The buyer believed the paintings were authentic and between Nov. 3 and 5, 2016, arranged with Walshe – the seller – to purchase the artwork outside of eBay for $80,000. Walshe and the buyer signed a contract which specified that the buyer had three days to terminate the contract and get a full refund if the buyer did not accept the artwork. On Nov. 7, 2016, the buyer’s assistant flew to Boston and met Walshe to retrieve the paintings, providing him with a cashier’s check for $80,000. According to bank records, the cashier’s check was deposited that day into an account that Walshe controlled, and $33,400 was subsequently withdrawn in the following 14 days. On Nov. 8, 2016, the buyer removed the paintings’ frames and found no Warhol Foundation authentication stamps and noticed that the canvasses and staples looked new. When he compared the paintings to the photographs from the eBay listing, they did not look identical. The buyer concluded that the paintings he purchased from Walshe were not authentic. The buyer then repeatedly attempted to contact Walshe, who initially did not respond, and then made excuses for the delay in refunding the buyer’s money.
Walshe initially gained access to the paintings through a friend (the victim). Walshe was present when the victim first purchased a Warhol painting. Sometime after this purchase, the victim purchased the two Shadow paintings. Thereafter, while visiting the victim in South Korea, Walshe told the victim that he could sell some of the art for a good price. The victim agreed and let Walshe take the two Shadow paintings and other fine art pieces.
After Walshe took the items, the victim did not hear from Walshe and was unable to contact him. Eventually, the victim contacted a mutual friend, who met with Walshe and retrieved some of the art. On May 3, 2011, Walshe attempted to consign the Warhol paintings to a gallery in New York City, at which time he also had other art belonging to the victim. The gallery declined to accept the paintings because Walshe did not have a bill of sale.

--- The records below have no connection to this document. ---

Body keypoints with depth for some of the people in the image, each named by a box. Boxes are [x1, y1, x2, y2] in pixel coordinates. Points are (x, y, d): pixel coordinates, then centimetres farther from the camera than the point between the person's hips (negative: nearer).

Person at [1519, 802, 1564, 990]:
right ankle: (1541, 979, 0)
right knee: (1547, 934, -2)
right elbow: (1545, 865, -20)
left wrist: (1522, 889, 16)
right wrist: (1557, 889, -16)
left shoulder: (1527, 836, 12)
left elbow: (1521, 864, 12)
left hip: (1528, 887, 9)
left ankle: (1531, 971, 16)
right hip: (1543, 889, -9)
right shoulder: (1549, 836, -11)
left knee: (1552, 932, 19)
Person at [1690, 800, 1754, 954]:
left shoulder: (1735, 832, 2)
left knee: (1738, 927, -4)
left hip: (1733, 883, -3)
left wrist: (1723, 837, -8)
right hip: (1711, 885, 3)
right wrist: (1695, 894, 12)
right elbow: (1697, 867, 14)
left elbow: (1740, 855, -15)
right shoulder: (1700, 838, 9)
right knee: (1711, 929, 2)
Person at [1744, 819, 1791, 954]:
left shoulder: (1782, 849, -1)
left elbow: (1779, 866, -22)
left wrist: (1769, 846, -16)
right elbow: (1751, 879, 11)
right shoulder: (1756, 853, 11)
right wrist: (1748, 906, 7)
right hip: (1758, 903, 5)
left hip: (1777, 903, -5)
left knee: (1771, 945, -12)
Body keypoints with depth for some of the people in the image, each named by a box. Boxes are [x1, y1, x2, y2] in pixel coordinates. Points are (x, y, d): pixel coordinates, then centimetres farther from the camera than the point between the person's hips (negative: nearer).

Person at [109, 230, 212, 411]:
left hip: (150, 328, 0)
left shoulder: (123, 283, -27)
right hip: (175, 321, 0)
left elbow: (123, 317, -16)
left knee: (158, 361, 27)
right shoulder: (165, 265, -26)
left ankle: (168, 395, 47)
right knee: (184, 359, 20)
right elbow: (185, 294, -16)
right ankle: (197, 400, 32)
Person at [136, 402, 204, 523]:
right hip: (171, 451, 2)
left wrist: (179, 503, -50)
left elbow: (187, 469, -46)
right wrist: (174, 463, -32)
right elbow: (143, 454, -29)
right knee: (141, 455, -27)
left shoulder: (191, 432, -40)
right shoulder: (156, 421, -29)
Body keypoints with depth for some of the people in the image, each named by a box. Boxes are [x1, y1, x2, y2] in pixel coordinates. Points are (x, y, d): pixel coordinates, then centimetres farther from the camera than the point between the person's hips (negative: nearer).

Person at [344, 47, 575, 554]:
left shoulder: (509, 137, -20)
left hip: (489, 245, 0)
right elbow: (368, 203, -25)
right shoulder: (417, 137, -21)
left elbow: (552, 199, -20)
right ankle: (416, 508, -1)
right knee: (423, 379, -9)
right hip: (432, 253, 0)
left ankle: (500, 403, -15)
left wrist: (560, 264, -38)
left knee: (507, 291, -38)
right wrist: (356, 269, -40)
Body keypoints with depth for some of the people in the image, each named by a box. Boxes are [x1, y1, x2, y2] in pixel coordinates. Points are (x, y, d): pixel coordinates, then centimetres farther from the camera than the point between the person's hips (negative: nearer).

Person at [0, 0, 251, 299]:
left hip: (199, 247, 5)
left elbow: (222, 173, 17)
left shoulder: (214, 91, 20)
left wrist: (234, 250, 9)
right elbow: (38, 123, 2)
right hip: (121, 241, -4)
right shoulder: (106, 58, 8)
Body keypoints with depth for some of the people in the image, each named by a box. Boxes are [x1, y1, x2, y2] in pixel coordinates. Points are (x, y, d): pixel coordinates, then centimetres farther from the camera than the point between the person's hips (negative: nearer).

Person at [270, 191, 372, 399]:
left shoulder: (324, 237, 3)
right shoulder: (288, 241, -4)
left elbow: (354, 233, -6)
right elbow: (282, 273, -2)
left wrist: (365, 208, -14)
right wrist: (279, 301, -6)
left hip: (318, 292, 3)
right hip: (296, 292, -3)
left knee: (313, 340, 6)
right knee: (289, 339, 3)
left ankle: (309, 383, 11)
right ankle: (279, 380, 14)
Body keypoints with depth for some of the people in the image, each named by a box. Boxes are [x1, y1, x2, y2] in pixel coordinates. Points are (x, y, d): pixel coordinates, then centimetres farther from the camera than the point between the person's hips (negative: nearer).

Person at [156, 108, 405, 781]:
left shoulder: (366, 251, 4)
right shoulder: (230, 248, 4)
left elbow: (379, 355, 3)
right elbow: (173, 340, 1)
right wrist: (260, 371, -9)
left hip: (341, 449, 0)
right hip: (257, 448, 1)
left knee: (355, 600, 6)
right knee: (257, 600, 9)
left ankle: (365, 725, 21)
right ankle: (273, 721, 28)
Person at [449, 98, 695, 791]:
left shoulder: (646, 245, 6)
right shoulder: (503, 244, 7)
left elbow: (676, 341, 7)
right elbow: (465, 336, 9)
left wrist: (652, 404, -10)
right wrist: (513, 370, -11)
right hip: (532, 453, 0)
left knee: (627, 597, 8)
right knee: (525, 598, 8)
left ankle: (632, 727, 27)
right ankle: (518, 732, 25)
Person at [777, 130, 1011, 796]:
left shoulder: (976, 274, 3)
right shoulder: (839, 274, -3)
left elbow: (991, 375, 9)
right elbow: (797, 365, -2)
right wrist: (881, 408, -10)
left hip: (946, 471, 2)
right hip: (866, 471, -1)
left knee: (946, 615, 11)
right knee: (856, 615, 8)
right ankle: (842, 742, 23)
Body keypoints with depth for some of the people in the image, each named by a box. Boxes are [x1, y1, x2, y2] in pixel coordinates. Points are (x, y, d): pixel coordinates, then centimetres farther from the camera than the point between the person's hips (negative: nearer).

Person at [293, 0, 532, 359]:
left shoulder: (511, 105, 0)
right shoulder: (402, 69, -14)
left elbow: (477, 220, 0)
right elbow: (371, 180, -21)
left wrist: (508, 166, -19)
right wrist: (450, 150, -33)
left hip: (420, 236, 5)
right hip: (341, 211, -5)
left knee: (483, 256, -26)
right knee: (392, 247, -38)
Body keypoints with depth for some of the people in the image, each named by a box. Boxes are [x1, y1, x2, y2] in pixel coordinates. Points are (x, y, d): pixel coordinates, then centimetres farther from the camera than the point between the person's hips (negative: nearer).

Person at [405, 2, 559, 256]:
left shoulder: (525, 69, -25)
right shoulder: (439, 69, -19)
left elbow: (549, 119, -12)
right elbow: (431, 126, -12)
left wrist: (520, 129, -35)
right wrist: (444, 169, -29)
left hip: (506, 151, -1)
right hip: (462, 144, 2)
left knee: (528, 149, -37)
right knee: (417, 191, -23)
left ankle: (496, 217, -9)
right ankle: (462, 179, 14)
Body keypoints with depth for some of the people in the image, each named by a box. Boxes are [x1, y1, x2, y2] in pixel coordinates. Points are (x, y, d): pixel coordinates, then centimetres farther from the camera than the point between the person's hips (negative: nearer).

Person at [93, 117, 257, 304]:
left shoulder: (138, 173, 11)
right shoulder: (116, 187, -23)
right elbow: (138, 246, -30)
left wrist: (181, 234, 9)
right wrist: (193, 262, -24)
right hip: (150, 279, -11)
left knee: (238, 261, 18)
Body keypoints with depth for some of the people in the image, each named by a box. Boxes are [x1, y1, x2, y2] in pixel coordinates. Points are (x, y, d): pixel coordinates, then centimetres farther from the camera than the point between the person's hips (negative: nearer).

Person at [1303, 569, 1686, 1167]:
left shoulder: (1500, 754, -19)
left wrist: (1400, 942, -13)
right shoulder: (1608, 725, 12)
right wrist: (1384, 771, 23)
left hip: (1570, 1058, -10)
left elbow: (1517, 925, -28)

The charge of wire fraud provides for a sentence of up to 20 years in prison, three years of supervised release and a fine of $250,000. The charge of interstate transportation for a scheme to defraud provides for a sentence of up to 10 years in prison, three years of supervised release and a fine of $250,000. The charge of possession of converted goods provides for a sentence of up to 10 years in prison, three years of supervised release and a fine of $250,000. The charge of unlawful monetary transaction provides for a sentence of up to 10 years in prison, three years of supervised release and a fine of $250,000. Sentences are imposed by a federal district court judge based upon the U.S. Sentencing Guidelines and other statutory factors.
Acting United States Attorney Nathaniel R. Mendell and Joseph R. Bonavolonta, Special Agent in Charge of the Federal Bureau of Investigation, Boston Field Office made the announcement today. The Lynn Police Department provided assistance with the investigation. Assistant U.S. Attorney Timothy E. Moran and Kunal Pasricha of Mendell’s Criminal Division and Assistant U.S. Attorney David Lazarus, Chief of Mendell’s Asset Recovery Unit, are prosecuting the case.